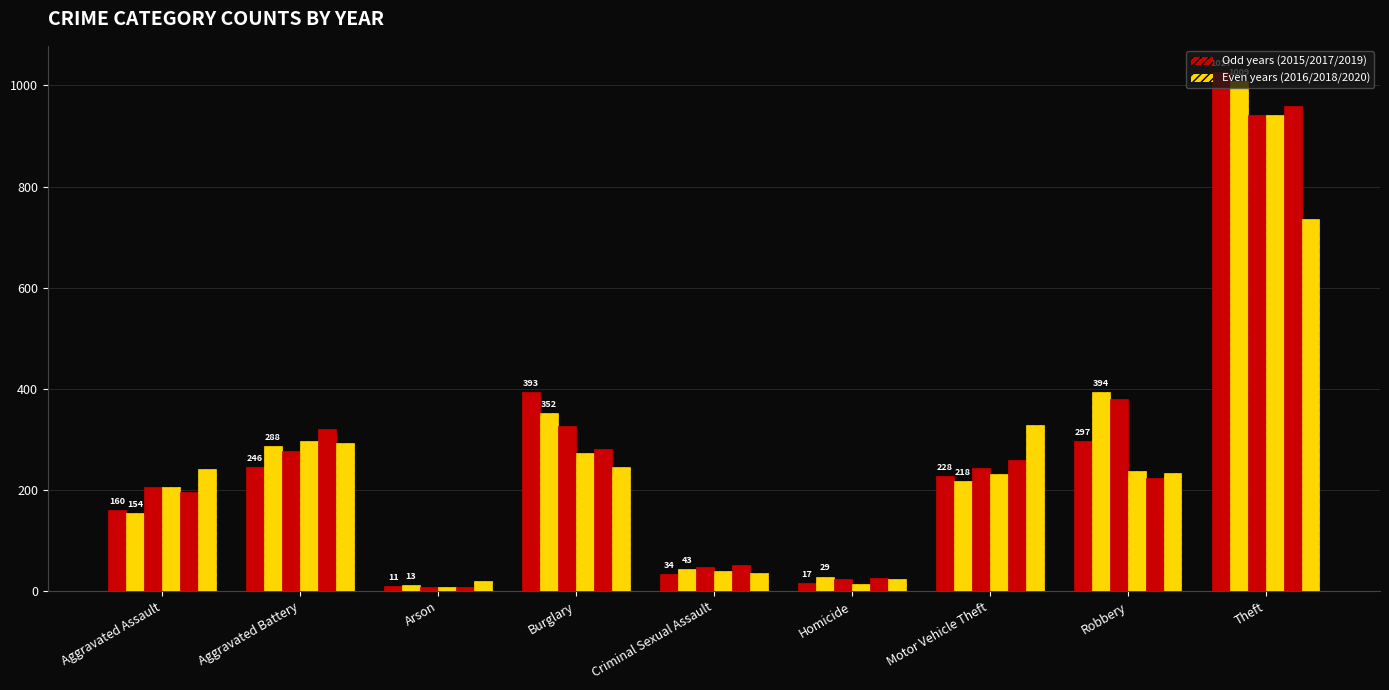

Count the number of data series in this chart.

6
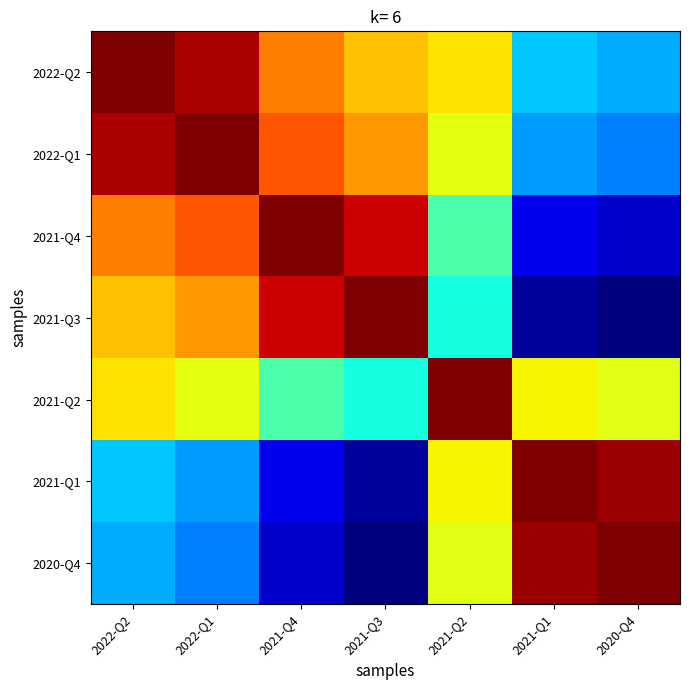

What is the total value across all series at 2020-Q4?

3.2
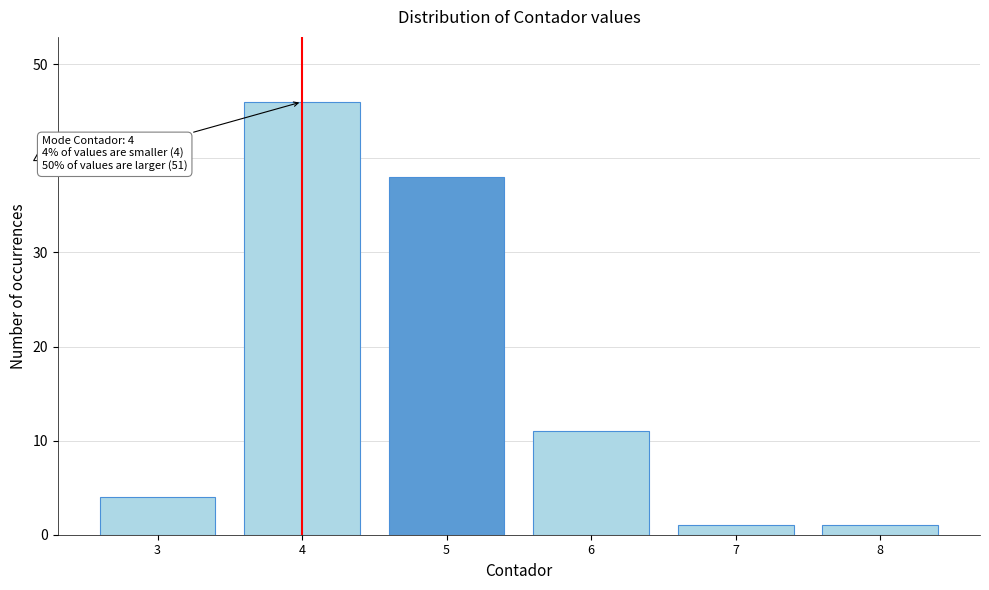

Reading left to right, what are all the values shown in this chart?

4	46	38	11	1	1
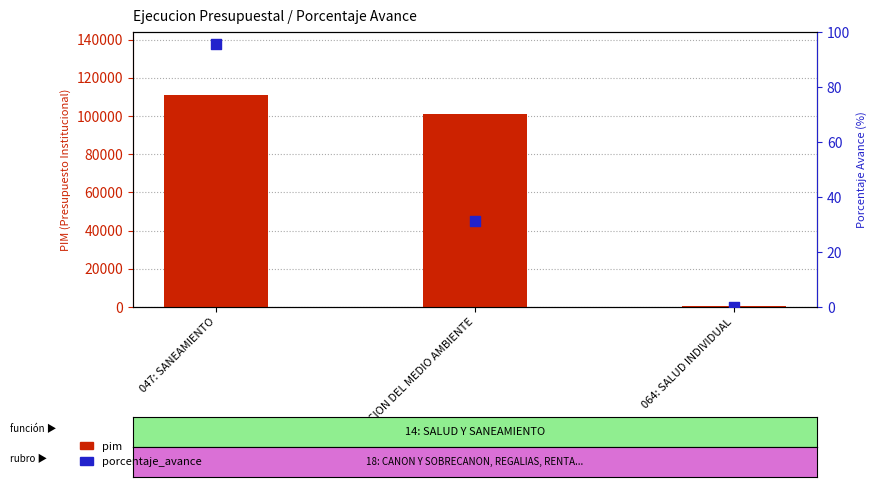

Which series reaches the maximum Y coordinate?

pim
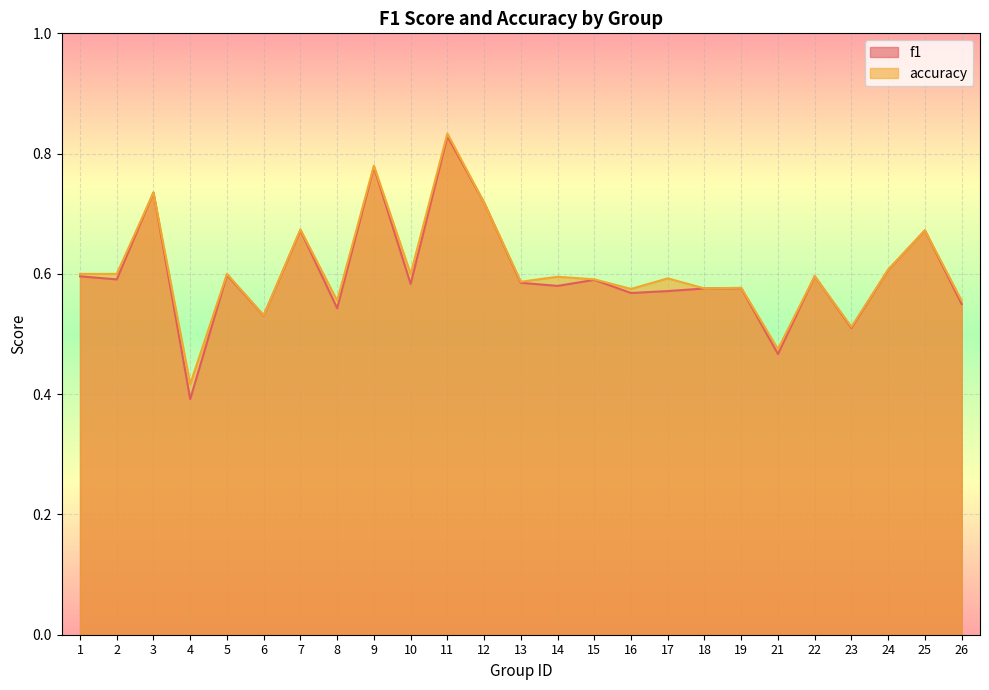

Reading left to right, list all the values displayed in this chart.

f1: 0.6	0.6	0.7	0.4	0.6	0.5	0.7	0.5	0.8	0.6	0.8	0.7	0.6	0.6	0.6	0.6	0.6	0.6	0.6	0.5	0.6	0.5	0.6	0.7	0.5
accuracy: 0.6	0.6	0.7	0.4	0.6	0.5	0.7	0.6	0.8	0.6	0.8	0.7	0.6	0.6	0.6	0.6	0.6	0.6	0.6	0.5	0.6	0.5	0.6	0.7	0.6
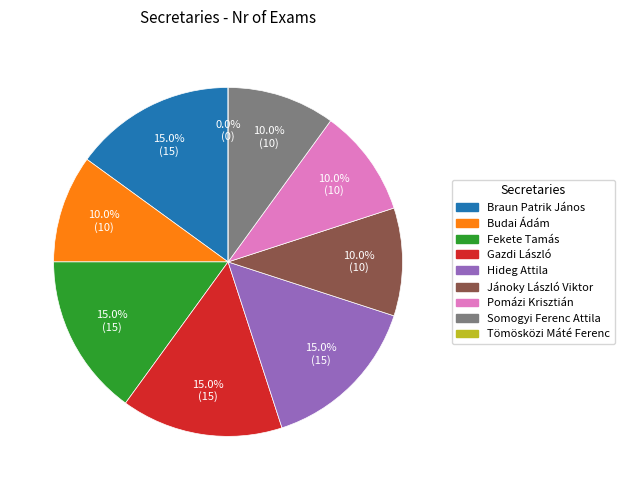

How many segments does this pie chart have?

9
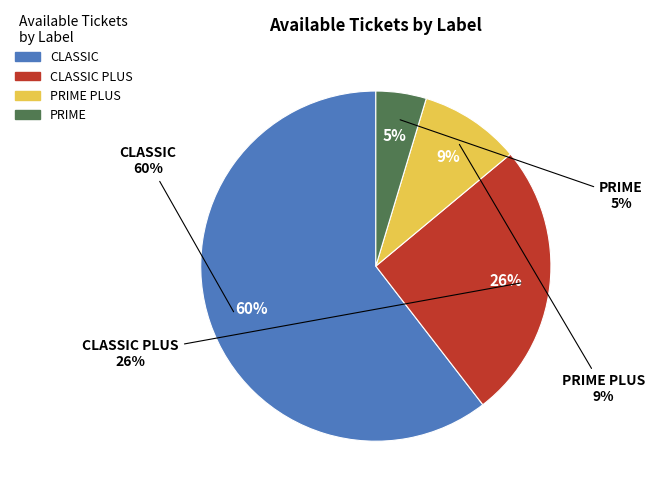

Which category has the smallest portion of the pie?

PRIME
..........
Copy out all of the lines above exactly, leaving out the pictures.

Response to the exercise =>
Count the number of data series in this chart.

6

What is the total value across all series at 2020-Q4?

3.2

Reading left to right, what are all the values shown in this chart?

4	46	38	11	1	1

Which series reaches the maximum Y coordinate?

pim

Reading left to right, list all the values displayed in this chart.

f1: 0.6	0.6	0.7	0.4	0.6	0.5	0.7	0.5	0.8	0.6	0.8	0.7	0.6	0.6	0.6	0.6	0.6	0.6	0.6	0.5	0.6	0.5	0.6	0.7	0.5
accuracy: 0.6	0.6	0.7	0.4	0.6	0.5	0.7	0.6	0.8	0.6	0.8	0.7	0.6	0.6	0.6	0.6	0.6	0.6	0.6	0.5	0.6	0.5	0.6	0.7	0.6

How many segments does this pie chart have?

9

Which category has the smallest portion of the pie?

PRIME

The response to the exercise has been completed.